• [Okunacak Metin]

• Sonuç bulunamadı

Türkiye’de 2000 Yılı Sonrası Uygulanan Maliye Politikaları

2. BÖLÜM

3.2. Türkiye’de Uygulanan Para ve Maliye Politikaları, 2000 Yılı Sonrası

3.2.2. Türkiye’de 2000 Yılı Sonrası Uygulanan Maliye Politikaları

Ekonomik sorunları aşabilmek adına her ülkede olduğu gibi Türkiye’de de istikrar programları uygulanmaktadır. Bu programlarda maliye politikaları da önemli bir yer tutmaktadır. Uygulanan maliye politikalarıyla bir yandan kamu harcamalarını azaltmak, kamu gelirlerini çoğaltmak ve borçların çevrilebilmesi amaç edinirken, diğer yandan ise özel sektöre gereken kaynakların aktarılması, devletin ekonomideki ağırlığının azaltılması ve büyümenin sağlanması hedeflenmektedir.

1990’lı yıllarda Türkiye’de uluslararası finans sistemi ile bütünleşme gerçekleştirilirken mali disiplinden uzaklaşılmış, ülke ekonomisinin iç ve dış şoklara karşı kırılganlığı artmış ve kamu kesiminde tercih edilen büyüme ve gelişme modeliyle uyumlu yapısal dönüşüm gerçekleştirilememiştir. Bunların sonucunda 2000’li yılların başında ardı ardına iki mali kriz gerçekleşmiş, sosyal siyasi ve ekonomik yapıyı negatif etkileyen enflasyon, tasarruf açığı, bütçe açığı, dış ödemeler dengesi, iç ve dış borç servisi, ekonomik ve idari yapıda bozulmalar yaşanmıştır (Yıldız, 2005: 87).

• [Verilen Kayıtlar]
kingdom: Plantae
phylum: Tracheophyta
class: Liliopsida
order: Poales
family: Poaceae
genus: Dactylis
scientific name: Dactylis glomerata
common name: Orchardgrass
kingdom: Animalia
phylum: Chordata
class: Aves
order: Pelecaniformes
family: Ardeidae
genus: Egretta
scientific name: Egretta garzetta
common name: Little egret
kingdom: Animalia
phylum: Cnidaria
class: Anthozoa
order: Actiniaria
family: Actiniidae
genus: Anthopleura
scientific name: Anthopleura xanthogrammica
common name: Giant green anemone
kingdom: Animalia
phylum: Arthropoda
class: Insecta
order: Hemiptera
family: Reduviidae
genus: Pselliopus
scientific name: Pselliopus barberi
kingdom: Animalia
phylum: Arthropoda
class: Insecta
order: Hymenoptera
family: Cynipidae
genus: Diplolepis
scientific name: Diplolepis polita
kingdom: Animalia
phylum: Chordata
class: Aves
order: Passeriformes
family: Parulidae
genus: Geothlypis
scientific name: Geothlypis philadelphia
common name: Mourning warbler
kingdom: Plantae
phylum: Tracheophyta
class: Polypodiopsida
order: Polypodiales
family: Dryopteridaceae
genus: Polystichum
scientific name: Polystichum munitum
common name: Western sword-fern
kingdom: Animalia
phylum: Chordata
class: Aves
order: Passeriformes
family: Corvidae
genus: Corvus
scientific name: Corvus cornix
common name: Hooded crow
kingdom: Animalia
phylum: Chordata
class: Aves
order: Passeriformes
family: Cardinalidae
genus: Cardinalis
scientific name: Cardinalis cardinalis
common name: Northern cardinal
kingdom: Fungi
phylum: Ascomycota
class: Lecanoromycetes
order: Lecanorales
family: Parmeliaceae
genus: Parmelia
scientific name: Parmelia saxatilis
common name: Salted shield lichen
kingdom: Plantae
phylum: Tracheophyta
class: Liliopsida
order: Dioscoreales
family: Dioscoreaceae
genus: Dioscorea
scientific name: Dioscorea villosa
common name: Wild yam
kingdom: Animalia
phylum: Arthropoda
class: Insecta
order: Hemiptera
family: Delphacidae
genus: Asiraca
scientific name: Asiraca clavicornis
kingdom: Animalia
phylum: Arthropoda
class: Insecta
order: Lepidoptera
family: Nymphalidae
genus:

• [Alıştırma Koşulları]
A. Maliye politikaları metninde "3.2.2. Türkiye’de 2000" ifadesinden başlayıp aşağıya "büyümenin sağlanması hedeflenmektedir." ifadesine kadar uzanan her şeyi kelimesi kelimesine yazın.
B. Maliye politikaları metnine göre 2000'li yılların başında art arda iki mali krizin yaşanmasının sebebi neydi? Bir ila üç cümleyle açıklayın.

• [Yanıtlar]
A.
3.2.2. Türkiye’de 2000 Yılı Sonrası Uygulanan Maliye Politikaları

Ekonomik sorunları aşabilmek adına her ülkede olduğu gibi Türkiye’de de istikrar programları uygulanmaktadır. Bu programlarda maliye politikaları da önemli bir yer tutmaktadır. Uygulanan maliye politikalarıyla bir yandan kamu harcamalarını azaltmak, kamu gelirlerini çoğaltmak ve borçların çevrilebilmesi amaç edinirken, diğer yandan ise özel sektöre gereken kaynakların aktarılması, devletin ekonomideki ağırlığının azaltılması ve büyümenin sağlanması hedeflenmektedir.

B. 1990'lı yıllarda Türkiye uluslararası finans sistemiyle bütünleşirken mali disiplinden uzaklaşılmış ve ekonominin iç ve dış şoklara karşı kırılganlığı artmıştı. Ayrıca kamu kesiminde tercih edilen büyüme ve gelişme modeliyle uyumlu yapısal dönüşüm gerçekleştirilememişti. Bunların sonucunda 2000'li yılların başında ardı ardına iki mali kriz yaşandı.